----- GIVEN DATA -----

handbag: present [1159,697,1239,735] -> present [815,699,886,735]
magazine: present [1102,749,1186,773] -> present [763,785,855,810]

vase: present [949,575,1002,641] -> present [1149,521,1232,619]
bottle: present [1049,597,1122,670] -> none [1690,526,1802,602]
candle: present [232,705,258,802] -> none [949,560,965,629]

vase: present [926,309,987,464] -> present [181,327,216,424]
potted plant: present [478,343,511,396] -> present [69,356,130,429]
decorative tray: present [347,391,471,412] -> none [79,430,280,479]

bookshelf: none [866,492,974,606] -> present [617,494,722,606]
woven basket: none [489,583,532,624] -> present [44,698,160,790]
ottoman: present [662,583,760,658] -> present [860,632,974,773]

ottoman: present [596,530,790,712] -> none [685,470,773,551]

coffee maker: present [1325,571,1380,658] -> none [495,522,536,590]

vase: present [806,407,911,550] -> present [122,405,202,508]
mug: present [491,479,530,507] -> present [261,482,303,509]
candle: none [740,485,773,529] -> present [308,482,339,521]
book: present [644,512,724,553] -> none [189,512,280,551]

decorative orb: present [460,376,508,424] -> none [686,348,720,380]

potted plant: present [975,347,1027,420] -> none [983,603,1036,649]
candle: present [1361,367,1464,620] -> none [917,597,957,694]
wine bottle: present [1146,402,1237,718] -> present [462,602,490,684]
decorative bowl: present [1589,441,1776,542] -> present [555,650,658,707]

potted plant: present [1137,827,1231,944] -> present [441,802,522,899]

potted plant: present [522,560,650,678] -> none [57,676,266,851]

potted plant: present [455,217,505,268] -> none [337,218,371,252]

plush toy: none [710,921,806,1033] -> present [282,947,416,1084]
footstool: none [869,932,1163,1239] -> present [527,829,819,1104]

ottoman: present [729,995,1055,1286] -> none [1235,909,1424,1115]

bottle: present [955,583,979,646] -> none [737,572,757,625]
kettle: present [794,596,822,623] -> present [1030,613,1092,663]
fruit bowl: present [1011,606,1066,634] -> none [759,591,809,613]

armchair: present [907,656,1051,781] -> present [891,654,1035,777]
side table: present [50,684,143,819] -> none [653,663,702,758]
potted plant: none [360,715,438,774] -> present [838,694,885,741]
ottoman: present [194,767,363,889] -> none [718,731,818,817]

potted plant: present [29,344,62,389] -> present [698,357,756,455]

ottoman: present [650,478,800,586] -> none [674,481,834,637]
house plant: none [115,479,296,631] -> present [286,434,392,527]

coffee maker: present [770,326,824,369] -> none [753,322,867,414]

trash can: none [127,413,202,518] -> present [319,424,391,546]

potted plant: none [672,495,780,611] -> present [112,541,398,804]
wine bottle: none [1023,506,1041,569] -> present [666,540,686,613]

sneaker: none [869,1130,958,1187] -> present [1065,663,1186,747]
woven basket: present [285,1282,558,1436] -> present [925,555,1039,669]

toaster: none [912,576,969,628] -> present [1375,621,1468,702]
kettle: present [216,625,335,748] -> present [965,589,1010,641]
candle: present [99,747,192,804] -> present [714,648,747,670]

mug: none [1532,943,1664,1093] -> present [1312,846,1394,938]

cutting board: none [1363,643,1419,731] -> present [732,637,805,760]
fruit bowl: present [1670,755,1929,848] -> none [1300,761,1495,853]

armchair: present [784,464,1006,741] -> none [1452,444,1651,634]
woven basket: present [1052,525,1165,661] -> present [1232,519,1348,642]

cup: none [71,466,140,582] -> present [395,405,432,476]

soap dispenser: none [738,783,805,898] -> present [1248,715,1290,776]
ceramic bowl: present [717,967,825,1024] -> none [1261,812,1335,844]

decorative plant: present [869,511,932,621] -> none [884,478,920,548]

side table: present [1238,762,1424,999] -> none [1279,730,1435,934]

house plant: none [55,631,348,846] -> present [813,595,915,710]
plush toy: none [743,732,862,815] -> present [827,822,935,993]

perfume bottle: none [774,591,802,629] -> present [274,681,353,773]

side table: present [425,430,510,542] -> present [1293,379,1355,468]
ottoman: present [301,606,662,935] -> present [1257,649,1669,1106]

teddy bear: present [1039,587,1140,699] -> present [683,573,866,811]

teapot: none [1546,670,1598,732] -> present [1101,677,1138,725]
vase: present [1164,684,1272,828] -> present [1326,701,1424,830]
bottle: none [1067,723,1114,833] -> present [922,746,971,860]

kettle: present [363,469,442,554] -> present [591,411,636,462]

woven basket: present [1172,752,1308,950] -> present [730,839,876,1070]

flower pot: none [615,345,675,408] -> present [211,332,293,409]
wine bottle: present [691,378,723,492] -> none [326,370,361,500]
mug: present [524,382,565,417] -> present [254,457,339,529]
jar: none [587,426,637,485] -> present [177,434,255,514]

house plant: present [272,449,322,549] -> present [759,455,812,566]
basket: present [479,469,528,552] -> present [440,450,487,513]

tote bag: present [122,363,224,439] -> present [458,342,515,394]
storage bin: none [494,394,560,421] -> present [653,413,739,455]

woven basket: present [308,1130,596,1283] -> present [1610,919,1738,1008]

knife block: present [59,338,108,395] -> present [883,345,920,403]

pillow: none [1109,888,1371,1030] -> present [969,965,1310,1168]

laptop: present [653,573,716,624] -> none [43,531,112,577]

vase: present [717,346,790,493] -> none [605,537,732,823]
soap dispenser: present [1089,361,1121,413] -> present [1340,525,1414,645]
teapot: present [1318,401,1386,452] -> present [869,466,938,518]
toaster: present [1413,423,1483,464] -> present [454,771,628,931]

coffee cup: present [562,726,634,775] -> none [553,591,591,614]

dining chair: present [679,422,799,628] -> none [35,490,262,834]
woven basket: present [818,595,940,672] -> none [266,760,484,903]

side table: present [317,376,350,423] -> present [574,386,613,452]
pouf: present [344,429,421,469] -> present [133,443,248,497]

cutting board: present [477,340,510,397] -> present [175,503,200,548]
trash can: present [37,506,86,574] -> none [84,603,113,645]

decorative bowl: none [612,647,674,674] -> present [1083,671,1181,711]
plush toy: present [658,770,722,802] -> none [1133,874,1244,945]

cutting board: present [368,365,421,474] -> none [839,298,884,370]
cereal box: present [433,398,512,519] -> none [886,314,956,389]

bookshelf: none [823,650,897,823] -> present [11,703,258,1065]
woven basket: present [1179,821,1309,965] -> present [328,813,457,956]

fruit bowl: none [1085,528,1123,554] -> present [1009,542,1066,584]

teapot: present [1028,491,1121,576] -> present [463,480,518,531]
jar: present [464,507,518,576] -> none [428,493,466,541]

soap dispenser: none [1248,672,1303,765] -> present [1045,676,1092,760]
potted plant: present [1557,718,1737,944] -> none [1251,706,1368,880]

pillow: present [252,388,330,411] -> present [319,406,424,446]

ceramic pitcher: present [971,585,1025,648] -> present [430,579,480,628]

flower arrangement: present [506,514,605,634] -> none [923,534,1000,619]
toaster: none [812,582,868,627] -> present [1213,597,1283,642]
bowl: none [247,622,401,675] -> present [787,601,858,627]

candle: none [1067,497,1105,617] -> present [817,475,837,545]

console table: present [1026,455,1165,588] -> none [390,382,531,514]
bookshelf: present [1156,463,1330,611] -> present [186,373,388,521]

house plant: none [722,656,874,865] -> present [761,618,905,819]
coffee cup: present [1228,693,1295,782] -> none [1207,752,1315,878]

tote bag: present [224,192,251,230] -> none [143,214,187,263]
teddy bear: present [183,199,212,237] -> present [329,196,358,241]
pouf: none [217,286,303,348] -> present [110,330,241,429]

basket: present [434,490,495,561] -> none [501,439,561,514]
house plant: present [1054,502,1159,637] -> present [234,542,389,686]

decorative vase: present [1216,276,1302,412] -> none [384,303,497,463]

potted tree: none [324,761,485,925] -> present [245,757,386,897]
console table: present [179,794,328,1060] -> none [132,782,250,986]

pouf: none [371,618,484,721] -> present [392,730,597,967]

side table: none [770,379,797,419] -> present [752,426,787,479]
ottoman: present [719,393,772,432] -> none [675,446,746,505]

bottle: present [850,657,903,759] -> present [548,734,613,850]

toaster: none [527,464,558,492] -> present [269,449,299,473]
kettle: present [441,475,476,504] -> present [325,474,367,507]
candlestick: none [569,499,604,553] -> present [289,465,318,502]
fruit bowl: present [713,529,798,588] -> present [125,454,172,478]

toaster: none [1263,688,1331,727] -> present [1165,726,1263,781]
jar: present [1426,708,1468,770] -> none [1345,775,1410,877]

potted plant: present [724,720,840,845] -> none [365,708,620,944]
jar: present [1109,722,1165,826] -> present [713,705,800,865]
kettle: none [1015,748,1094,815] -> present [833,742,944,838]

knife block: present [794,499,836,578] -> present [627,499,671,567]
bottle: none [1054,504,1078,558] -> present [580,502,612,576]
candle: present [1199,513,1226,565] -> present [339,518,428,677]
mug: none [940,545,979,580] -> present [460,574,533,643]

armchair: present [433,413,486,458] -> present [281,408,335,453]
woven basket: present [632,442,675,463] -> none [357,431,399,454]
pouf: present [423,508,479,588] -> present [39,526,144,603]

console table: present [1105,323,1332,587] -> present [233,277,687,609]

-----

# WHAT YOU HAVE TO DO
With the first line being the one containing "sneaker: none [869,1130,958,1187]" and the last line the one containing "cup: none [71,466,140,582]", transcribe exactly the lines above that fall in that range.

# RESPONSE TO THE TASK
sneaker: none [869,1130,958,1187] -> present [1065,663,1186,747]
woven basket: present [285,1282,558,1436] -> present [925,555,1039,669]

toaster: none [912,576,969,628] -> present [1375,621,1468,702]
kettle: present [216,625,335,748] -> present [965,589,1010,641]
candle: present [99,747,192,804] -> present [714,648,747,670]

mug: none [1532,943,1664,1093] -> present [1312,846,1394,938]

cutting board: none [1363,643,1419,731] -> present [732,637,805,760]
fruit bowl: present [1670,755,1929,848] -> none [1300,761,1495,853]

armchair: present [784,464,1006,741] -> none [1452,444,1651,634]
woven basket: present [1052,525,1165,661] -> present [1232,519,1348,642]

cup: none [71,466,140,582] -> present [395,405,432,476]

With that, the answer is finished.